To wash down this culinary insult, came the inevitable injury: we were offered no Krug, no Shiraz, no Chateau Margeaux - too inflaming, I suppose - instead a choice of either dandelion coffee (the Lord's saints preserve us), an infusion of some unnamed herbs, or plain creek water. The squirt admitted the dandelion coffee was indeed from a dreaded "woke" firm with its priorities arse-about-face - funding fairer do's for farmworkers or some such drivel. When will they learn, charity is never the answer? I opted for the herbal drink which had a brackish taste not unlike ditchwater. I daresay it will make me regular, though not a regular.

Desperate to cleanse my palate after this parade of nature's leavings parading as cuisine, I enquired after pudding. Our host proudly presented us with bowls of foraged acai berries drizzled in maple syrup "tapped from a sustainable tree." Having no wish to sample this sweetened soil, we took our leave. 
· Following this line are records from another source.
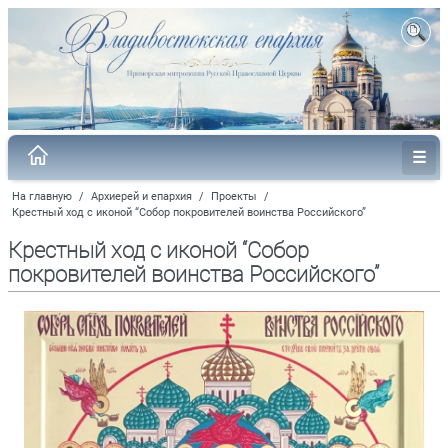
На главную
/
Архиерей и епархия
/
Проекты
/
Крестный ход с иконой “Собор покровителей воинства Российского”
Крестный ход с иконой “Собор
покровителей воинства Российского”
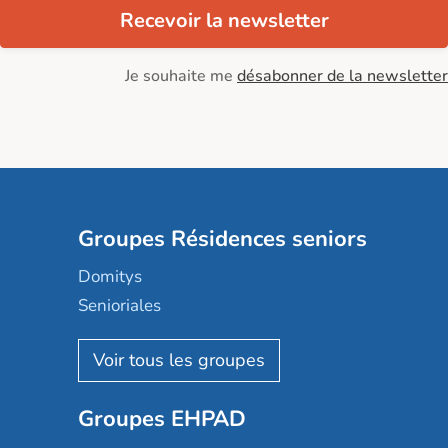
Recevoir la newsletter
Je souhaite me
désabonner de la newsletter
Groupes Résidences seniors
Domitys
Senioriales
Nohée
Les Résidentiels
Ovelia
Groupes EHPAD
Mobicap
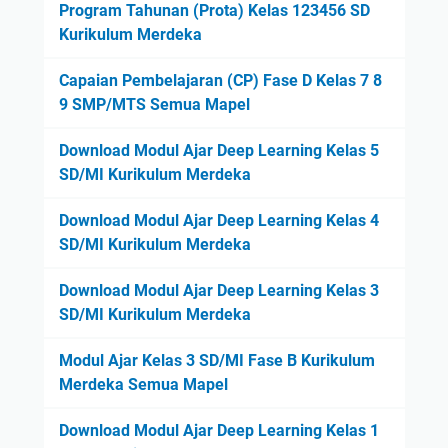
Program Tahunan (Prota) Kelas 123456 SD
Kurikulum Merdeka
Capaian Pembelajaran (CP) Fase D Kelas 7 8
9 SMP/MTS Semua Mapel
Download Modul Ajar Deep Learning Kelas 5
SD/MI Kurikulum Merdeka
Download Modul Ajar Deep Learning Kelas 4
SD/MI Kurikulum Merdeka
Download Modul Ajar Deep Learning Kelas 3
SD/MI Kurikulum Merdeka
Modul Ajar Kelas 3 SD/MI Fase B Kurikulum
Merdeka Semua Mapel
Download Modul Ajar Deep Learning Kelas 1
I have eaten in shepherds' huts, army barracks, even - once - a bus shelter. But never have I endured a dining experience as purgatorial as The Vegan Vulture. No meat, no game, no proper drink - just weeds and twigs from the hedgerow. I shall stick to the fare prepared by Mrs. Chatterley in our well-appointed dining room, and leave this pastoral pretence to the addled hippies. The countryside is for looking at, tramping down, and shooting grouse over. Not for rummaging through like a scruffy badger.